WORK TASK -
Which lines of the records below contain the word "software"? Report each of them in full.
┄┄┄┄┄┄┄┄┄┄┄┄┄┄┄┄┄┄┄┄
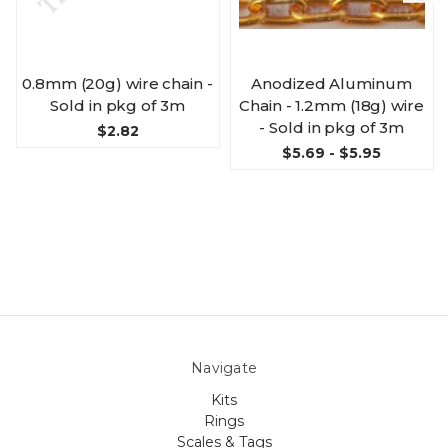
0.8mm (20g) wire chain -
Anodized Aluminum
Sold in pkg of 3m
Chain - 1.2mm (18g) wire
- Sold in pkg of 3m
$2.82
$5.69 - $5.95
Navigate
Kits
Rings
Scales & Tags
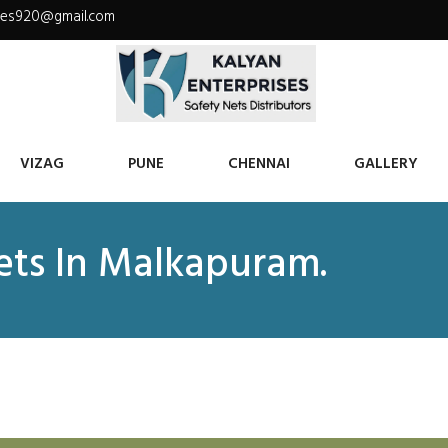
ises920@gmail.com
VIZAG
PUNE
CHENNAI
GALLERY
Nets In Malkapuram.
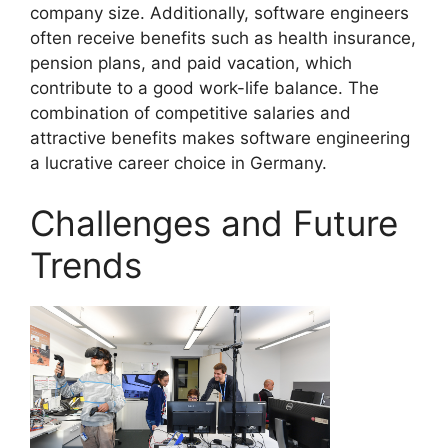
company size. Additionally, software engineers
often receive benefits such as health insurance,
pension plans, and paid vacation, which
contribute to a good work-life balance. The
combination of competitive salaries and
attractive benefits makes software engineering
a lucrative career choice in Germany.
Challenges and Future
Trends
┄┄┄┄┄┄┄┄┄┄┄┄┄┄┄┄┄┄┄┄
ANSWER FOR THIS EXERCISE -
company size. Additionally, software engineers
attractive benefits makes software engineering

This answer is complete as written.